BBC Radio 1’s Greg James reached the halfway point of his 1,000km bike ride for Comic Relief just outside Doncaster, in South Yorkshire, on Tuesday lunchtime. The Radio 1 stunt is a popular fixture of the annual charity fundraiser – played out all day long with regular updates on the station, and enthusiastic reminders to “text 10, 20 or 30”. On Red Nose Day, which falls on 20 March, Mr James and his tandem – on which assorted celebrities have joined him – can expect to be greeted by cheering crowds in Edinburgh.
There is nothing not to like about this warm-hearted caper. The takings from these feats of endurance by presenters reached a record £2.2m last year – when Jamie Laing ran five ultra marathons in five days. But away from the buzzy spotlight of national radio, and seasonal appeals such as the Guardian’s, which raised more than £1m between December and January, charities are facing tough times. Concerning details of the current downward trend are set out in the latest report from the Charities Aid Foundation (CAF), which recorded the first overall drop in donations since 2021.
From £15.4bn in 2024, the total fell to £14bn last year, with overseas aid charities and disaster appeals among the worst affected. While the number of UK donors has been falling for years – with 6 million fewer than a decade ago – bigger donations from a smaller number of people have until recently made up the difference. Now, it appears that even they are disappearing and the CAF is appealing for a revival of “the culture of giving”. It wants ministers to make charities central to their Pride in Place neighbourhood renewal programme. Given the importance of charities in many frontline services, delivered via contracts with councils, there is reason to be alarmed. Many are already chronically underfunded for the projects they deliver. Cuts should be expected to cause harm.

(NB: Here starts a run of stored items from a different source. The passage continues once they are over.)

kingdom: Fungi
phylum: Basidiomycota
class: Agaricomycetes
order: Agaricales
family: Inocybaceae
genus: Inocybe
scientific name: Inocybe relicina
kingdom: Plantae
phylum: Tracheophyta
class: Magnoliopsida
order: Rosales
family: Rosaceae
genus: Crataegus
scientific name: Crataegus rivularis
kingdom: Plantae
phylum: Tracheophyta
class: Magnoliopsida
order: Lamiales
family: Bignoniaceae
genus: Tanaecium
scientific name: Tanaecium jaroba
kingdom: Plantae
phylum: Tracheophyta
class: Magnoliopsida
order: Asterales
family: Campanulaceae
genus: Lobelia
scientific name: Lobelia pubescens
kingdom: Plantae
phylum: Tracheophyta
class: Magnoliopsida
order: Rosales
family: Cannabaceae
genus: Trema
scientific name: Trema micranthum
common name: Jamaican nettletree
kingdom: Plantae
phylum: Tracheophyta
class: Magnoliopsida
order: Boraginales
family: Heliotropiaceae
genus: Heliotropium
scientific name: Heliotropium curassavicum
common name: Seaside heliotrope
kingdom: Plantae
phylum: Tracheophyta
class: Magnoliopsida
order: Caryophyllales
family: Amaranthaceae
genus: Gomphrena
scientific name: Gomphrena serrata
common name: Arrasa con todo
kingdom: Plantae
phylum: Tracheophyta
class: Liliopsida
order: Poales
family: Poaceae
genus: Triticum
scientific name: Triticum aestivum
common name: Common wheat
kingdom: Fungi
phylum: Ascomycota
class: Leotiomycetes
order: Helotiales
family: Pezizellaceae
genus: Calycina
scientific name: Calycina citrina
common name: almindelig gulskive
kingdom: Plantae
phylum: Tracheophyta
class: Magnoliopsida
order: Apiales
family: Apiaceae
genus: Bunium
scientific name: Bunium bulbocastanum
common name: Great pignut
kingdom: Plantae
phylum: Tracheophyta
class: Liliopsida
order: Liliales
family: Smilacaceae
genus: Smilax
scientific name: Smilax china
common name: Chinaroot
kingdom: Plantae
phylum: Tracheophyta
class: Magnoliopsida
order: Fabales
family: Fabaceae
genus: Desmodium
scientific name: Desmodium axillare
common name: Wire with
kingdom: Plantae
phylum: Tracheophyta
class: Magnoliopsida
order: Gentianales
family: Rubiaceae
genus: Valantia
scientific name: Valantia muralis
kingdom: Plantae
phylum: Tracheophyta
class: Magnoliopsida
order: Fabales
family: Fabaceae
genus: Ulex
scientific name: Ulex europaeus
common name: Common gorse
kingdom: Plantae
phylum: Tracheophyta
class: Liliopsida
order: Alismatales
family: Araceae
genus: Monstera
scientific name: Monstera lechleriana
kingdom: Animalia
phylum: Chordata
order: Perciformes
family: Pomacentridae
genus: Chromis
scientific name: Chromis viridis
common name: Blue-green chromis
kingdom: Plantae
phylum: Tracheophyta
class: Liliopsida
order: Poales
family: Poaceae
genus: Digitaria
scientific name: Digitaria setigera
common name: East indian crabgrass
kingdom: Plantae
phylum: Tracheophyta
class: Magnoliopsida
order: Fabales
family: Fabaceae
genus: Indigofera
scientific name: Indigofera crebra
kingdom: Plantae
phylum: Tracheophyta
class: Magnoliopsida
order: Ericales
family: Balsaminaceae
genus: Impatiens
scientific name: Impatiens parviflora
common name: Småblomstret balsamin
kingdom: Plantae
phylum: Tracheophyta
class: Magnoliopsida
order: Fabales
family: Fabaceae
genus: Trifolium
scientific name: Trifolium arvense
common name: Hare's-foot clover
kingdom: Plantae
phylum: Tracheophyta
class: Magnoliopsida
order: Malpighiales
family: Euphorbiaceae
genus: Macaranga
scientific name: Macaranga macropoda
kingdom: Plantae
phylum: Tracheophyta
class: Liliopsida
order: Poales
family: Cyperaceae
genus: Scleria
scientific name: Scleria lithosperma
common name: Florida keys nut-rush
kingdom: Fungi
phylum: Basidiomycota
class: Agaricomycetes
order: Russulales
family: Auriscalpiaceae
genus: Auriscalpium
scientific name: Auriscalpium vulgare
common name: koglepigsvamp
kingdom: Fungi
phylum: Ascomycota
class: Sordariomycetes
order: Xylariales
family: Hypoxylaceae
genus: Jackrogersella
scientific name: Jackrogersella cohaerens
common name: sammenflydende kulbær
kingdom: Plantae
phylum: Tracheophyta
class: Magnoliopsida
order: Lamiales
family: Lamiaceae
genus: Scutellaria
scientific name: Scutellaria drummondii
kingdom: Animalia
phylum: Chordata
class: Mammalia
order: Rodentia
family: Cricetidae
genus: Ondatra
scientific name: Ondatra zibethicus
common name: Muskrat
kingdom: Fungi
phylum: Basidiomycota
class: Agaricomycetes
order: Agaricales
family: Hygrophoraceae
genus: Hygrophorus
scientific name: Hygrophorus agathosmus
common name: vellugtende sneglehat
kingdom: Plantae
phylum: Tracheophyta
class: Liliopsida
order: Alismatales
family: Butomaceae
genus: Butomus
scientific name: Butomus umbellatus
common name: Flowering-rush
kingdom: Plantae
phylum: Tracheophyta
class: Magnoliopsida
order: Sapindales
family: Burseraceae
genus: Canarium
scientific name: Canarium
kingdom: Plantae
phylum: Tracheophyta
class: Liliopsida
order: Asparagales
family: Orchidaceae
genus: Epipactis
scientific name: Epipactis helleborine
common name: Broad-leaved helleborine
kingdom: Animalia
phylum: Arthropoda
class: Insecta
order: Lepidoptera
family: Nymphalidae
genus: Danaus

The increased cost of living is one reason for reduced giving. But while many households are having to make cuts due to high energy and other prices, it is harder to understand why affordability was the top reason for not donating given by taxpayers with incomes over £125,000. Among other findings, wealthier people were disproportionately likely to say that they do not give to charity because they don’t want to or aren’t interested – which shows them in a bad light.
The story is not all doom and gloom. Even last year, 55% of people either made a donation or sponsored someone. But the CAF is right to highlight mounting scepticism and distrust as problems. The finding that people who don’t trust charities are also less likely to be positive about their neighbourhoods suggests an overlap with broader issues of low social engagement and morale.
Ministers are aware of these problems. Their new social cohesion strategy is a mishmash of proposals to deal with them, including enhanced powers for the Charity Commission to deal with the sector’s governance issues. But while past failures probably have contributed to the current climate of distrust, and stronger oversight would help, there is no simple administrative fix for charities’ financial woes. The hope must be that an economic upturn will deliver a boost, as it has in the past. The sector also needs to find new ways to appeal to people – even without the advantage of a DJ on a bicycle.